• [Selected passage]
=-=-=-=-=

# Legacy Vacation Club - Deedback Program?



## Keelhaulers (Feb 15, 2019)

My girlfriend owns Week 22 at Legacy Vacation Club in Kissimmee - She bought the week many many years ago with her now deceased husband.  She no longer has a mortgage, just those dang yearly maintenance fees that she is current on.

Does anyone here know if Legacy has a deedback program?  Any luck with it?  We don't ever use it, and she just needs to get out of it.  

Thanks for any info you all may have.


----------



## RNCollins (Mar 16, 2019)

Hi Keelhaulers,

The best place to start is by contacting the resort:

*Legacy Vacation Resorts*
PO Box 690999
Orlando, FL 32869

*Located at:*
*2800 N. Poinciana Blvd.*
*Kissimmee, FL 34746*

*Phone*: 1-866-507-1429
*Email*: service.support@lvcresorts.com 
*Group reservations & inquires*:  groupsales@lvcresorts.com 

If you have no mortgage and would like to give your timeshare away to someone who would truly like it, Check this link out on how to give away your timeshare:

https://www.tugbbs.com/forums/index.php?threads/how-can-i-give-away-my-timeshare-on-tug.132509/


----------



## HudsHut (Oct 19, 2019)

Keelhaulers said:


> My girlfriend owns Week 22 at Legacy Vacation Club in Kissimmee - She bought the week many many years ago with her now deceased husband.  She no longer has a mortgage, just those dang yearly maintenance fees that she is current on.
> 
> Does anyone here know if Legacy has a deedback program?  Any luck with it?  We don't ever use it, and she just needs to get out of it.
> 
> Thanks for any info you all may have.

=-=-=-=-=

• [Task requirements]
Quote everything in the timeshare thread above from "## Keelhaulers (Feb" down to "(Mar 16, 2019)", word for word.

=-=-=-=-=

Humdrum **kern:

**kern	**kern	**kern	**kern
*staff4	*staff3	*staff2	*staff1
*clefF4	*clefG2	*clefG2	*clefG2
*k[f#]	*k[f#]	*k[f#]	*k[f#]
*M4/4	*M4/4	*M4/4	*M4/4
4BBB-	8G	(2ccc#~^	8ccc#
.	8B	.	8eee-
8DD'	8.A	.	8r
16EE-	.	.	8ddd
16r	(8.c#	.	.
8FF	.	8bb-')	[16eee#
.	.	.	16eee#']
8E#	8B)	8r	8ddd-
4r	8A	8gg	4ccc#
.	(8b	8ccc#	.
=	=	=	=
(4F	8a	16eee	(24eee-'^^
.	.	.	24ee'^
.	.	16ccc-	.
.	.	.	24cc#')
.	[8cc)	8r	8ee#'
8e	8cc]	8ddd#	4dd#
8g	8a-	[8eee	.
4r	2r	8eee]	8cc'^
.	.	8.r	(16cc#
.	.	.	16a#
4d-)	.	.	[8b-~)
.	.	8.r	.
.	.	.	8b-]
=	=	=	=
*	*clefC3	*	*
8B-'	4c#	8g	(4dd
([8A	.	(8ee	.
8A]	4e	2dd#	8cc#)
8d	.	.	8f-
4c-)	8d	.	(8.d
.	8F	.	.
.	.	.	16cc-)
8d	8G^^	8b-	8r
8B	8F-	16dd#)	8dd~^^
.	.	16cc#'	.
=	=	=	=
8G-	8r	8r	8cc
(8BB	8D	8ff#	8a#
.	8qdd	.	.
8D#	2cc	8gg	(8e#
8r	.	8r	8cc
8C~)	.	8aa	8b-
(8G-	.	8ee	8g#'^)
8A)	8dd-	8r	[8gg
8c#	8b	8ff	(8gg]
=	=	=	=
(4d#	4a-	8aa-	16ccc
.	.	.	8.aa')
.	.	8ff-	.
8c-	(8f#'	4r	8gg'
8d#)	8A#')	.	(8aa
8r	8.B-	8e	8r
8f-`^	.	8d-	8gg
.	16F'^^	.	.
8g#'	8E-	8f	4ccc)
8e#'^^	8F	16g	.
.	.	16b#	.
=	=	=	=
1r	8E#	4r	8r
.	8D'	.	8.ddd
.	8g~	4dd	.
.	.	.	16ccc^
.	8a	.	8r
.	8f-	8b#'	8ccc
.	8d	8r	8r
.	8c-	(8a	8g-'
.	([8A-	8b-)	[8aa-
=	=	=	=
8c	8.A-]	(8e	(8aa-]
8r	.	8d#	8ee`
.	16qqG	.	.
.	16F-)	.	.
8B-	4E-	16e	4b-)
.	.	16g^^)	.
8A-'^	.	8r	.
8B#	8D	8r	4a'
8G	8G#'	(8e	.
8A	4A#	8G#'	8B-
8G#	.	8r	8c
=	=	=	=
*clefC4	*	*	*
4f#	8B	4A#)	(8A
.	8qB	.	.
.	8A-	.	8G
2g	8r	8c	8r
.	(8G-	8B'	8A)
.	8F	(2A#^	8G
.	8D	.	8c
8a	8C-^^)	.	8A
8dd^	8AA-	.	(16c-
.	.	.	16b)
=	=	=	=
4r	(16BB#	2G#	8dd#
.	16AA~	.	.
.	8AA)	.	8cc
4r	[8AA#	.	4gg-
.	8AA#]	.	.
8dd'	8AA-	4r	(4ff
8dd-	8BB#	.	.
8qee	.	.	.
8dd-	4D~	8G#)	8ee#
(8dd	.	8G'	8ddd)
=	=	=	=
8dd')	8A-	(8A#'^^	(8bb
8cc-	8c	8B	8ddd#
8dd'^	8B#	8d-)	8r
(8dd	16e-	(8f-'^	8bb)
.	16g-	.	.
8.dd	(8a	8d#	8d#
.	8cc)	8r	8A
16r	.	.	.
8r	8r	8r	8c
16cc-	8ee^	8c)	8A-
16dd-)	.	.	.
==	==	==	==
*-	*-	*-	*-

=-=-=-=-=

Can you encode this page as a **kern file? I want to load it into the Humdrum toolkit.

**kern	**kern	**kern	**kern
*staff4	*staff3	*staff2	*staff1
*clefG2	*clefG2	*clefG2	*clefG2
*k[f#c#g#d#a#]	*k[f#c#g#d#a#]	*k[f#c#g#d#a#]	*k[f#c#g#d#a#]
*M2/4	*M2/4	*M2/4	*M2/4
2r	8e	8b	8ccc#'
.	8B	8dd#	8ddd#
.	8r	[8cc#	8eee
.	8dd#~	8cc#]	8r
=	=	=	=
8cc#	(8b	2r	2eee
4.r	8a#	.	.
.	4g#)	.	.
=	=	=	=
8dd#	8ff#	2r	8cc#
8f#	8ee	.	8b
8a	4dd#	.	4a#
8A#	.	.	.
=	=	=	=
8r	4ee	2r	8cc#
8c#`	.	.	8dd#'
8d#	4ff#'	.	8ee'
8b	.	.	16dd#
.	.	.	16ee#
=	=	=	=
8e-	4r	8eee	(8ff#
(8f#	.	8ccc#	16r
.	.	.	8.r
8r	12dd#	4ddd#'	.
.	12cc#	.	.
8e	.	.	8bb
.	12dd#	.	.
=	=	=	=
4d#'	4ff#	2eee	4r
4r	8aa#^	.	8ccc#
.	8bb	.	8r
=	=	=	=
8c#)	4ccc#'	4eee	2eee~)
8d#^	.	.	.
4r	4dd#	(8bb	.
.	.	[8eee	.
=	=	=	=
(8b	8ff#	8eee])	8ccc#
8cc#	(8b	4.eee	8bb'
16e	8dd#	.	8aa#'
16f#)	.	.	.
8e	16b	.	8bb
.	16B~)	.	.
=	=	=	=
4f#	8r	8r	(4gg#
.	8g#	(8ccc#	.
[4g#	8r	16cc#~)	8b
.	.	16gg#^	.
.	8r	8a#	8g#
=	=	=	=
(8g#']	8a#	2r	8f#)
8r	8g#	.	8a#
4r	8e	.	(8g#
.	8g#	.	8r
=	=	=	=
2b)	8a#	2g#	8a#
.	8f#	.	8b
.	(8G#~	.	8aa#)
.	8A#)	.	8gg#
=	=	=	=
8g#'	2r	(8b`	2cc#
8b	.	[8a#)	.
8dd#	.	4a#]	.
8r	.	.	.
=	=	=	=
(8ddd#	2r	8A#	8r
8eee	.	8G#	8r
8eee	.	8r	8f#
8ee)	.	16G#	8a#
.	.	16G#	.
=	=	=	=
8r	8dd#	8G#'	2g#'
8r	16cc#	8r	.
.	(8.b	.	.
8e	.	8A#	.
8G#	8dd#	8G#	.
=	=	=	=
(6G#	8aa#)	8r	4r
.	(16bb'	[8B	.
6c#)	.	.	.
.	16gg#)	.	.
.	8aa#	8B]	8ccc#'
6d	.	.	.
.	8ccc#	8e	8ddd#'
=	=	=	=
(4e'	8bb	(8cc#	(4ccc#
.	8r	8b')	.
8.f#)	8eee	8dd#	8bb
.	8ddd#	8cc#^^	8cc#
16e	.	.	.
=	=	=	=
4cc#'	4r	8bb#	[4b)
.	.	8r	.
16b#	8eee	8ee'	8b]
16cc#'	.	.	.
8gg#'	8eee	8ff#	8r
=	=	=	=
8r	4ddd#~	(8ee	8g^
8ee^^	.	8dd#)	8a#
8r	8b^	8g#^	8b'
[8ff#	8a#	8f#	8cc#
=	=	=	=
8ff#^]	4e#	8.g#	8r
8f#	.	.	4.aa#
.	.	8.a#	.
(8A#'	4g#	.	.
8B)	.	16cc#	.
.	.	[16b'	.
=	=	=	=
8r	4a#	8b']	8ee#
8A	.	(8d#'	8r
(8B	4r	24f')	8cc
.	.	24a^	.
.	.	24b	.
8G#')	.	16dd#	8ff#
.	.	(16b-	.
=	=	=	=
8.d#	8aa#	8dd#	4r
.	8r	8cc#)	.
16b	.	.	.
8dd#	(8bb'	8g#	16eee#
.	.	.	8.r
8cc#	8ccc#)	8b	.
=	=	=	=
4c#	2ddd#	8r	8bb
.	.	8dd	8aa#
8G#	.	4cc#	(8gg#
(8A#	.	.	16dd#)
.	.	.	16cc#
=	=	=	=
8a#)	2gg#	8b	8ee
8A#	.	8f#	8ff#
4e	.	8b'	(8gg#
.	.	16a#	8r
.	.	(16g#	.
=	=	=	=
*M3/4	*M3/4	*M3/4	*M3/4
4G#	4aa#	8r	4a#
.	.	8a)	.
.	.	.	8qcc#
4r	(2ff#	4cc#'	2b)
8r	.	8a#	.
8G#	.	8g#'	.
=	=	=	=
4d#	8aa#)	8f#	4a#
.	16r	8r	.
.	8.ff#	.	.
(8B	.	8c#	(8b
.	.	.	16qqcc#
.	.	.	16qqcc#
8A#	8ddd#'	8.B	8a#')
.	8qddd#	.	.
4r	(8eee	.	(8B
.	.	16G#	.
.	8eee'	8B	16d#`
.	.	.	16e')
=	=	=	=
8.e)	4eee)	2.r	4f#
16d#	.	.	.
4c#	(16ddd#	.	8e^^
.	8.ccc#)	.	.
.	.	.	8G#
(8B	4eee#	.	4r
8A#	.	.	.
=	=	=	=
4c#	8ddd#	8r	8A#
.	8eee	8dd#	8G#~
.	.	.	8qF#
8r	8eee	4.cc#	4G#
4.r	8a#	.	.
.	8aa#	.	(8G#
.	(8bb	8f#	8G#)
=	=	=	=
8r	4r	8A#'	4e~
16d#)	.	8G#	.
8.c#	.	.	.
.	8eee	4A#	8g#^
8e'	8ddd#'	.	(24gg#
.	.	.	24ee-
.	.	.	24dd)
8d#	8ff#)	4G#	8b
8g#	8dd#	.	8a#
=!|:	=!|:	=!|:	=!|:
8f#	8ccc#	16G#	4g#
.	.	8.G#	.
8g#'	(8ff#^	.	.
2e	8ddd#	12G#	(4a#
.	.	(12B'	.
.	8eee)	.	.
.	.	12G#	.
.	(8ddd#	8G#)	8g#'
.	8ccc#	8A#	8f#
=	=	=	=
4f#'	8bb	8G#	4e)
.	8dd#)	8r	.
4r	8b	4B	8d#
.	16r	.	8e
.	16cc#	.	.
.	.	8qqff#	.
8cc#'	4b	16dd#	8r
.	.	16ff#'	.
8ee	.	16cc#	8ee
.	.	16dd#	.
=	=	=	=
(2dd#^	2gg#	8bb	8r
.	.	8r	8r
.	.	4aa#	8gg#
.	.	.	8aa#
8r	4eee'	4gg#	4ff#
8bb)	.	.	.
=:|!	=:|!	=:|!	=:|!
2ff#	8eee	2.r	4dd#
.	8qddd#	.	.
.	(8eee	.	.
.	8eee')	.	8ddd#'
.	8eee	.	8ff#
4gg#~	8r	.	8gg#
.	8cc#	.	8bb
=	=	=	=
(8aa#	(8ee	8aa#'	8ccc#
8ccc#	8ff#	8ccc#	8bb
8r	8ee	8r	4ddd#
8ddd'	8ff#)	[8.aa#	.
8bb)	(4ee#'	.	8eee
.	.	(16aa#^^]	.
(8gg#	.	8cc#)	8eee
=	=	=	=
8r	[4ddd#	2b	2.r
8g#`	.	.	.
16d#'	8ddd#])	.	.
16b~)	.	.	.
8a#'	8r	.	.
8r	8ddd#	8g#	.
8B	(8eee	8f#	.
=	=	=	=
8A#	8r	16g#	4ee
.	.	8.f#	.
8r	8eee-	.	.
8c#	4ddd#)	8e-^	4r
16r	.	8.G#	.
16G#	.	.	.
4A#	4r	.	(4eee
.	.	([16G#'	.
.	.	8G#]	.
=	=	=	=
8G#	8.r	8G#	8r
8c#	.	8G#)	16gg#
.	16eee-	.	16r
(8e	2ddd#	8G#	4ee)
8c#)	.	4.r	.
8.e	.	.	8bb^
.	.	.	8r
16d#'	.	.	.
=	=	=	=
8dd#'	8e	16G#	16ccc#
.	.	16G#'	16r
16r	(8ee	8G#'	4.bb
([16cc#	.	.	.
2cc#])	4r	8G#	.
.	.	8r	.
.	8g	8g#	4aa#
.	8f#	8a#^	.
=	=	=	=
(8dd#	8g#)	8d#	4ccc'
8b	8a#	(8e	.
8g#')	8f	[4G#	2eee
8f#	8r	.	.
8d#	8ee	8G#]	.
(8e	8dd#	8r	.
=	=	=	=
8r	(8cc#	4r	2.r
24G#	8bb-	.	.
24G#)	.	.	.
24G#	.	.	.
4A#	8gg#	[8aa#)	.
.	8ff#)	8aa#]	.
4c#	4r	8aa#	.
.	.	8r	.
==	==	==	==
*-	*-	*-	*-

=-=-=-=-=

• [Answer in full]
## Keelhaulers (Feb 15, 2019)

My girlfriend owns Week 22 at Legacy Vacation Club in Kissimmee - She bought the week many many years ago with her now deceased husband.  She no longer has a mortgage, just those dang yearly maintenance fees that she is current on.

Does anyone here know if Legacy has a deedback program?  Any luck with it?  We don't ever use it, and she just needs to get out of it.  

Thanks for any info you all may have.


----------



## RNCollins (Mar 16, 2019)